Alternative payment models such as accountable care organization contracts are increasingly prevalent among provider organizations that serve disadvantaged and lower-income populations. Understanding patterns of health care spending and utilization of these populations may help inform the design of such payment models. To date, detailed longitudinal claims data on populations experiencing homelessness have been generally not available.
In a study in Health Affairs, members of the Boston Health Care for the Homeless Program (BHCHP) and Boston Medical Center Health System, in collaboration with HCP faculty member Zirui Song, MD, PhD, examine health care spending and utilization of homeless and unstably housed patients cared for by the BHCHP program. BHCHP is one of the largest freestanding homeless health care programs in the United States, serving about 11,000 people across forty-five clinical sites in Boston.

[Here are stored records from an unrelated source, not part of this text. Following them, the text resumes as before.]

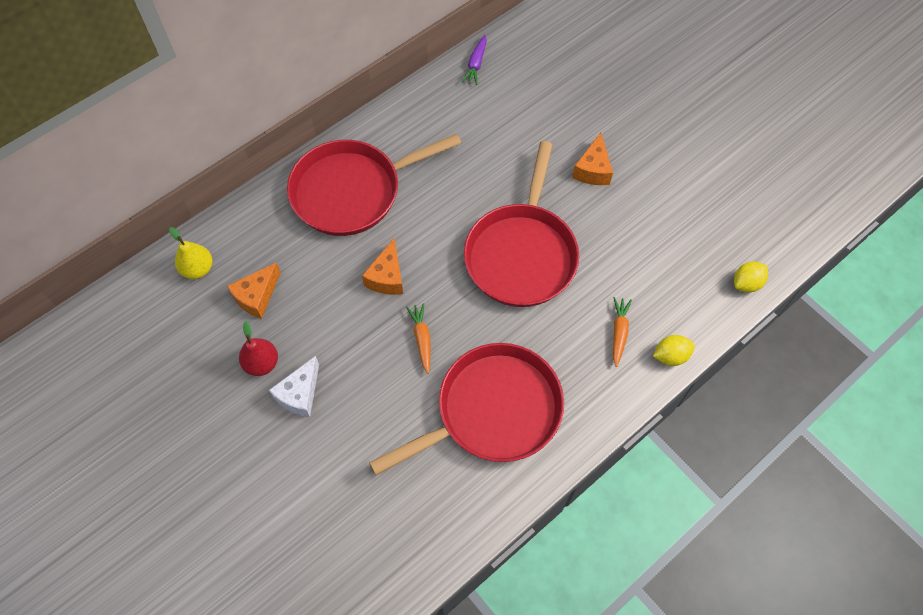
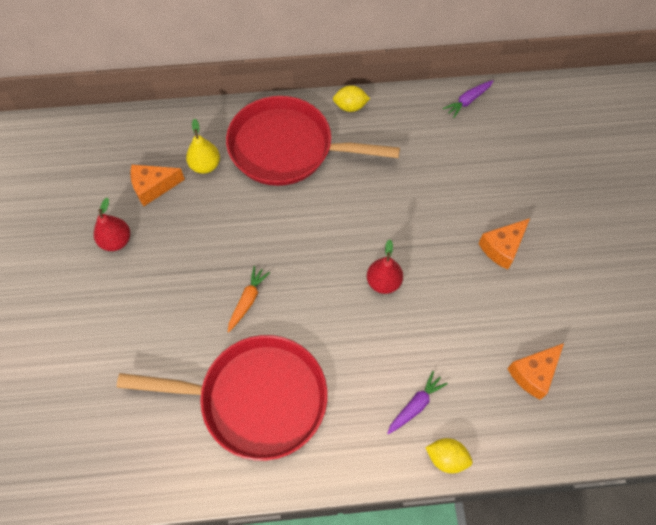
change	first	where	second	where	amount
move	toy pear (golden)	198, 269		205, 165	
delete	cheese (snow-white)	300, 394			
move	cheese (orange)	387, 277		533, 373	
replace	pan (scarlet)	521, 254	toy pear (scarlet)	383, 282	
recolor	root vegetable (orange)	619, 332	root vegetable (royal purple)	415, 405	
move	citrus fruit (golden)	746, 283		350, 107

Comparing data from 402 BHCHP patients who were continuously enrolled for 3 years to 18,638 similarly enrolled people insured by Massachusetts Medicaid (MassHealth) with no evidence of homelessness, the study found that observed spending for BHCHP patients was two and a half times higher than Massachusetts Medicaid beneficiaries. BHCHP spent on average $18,764 per person per year on health care. Currently, the risk adjustment for people experiencing homelessness that ACOs receive from Massachusetts Medicaid is $550 person per year. This amounts to only about one-eighth of the adjusted difference in spending between the BHCHP and comparison Medicaid populations observed in the study, suggesting that the current risk adjustment is inadequate.
Outpatient care explained the difference in spending between the two populations. The difference was smaller after adjustment for the risk score, which suggested that homelessness or housing instability was meaningfully correlated with higher expected health care spending.
This study contributes to our understanding of the homeless population’s use of health care and helps inform policy decisions around the amount of resources needed to sufficiently care for disadvantaged populations under an accountable care model. This may help improve the design of alternative payment models for organizations that care for such populations.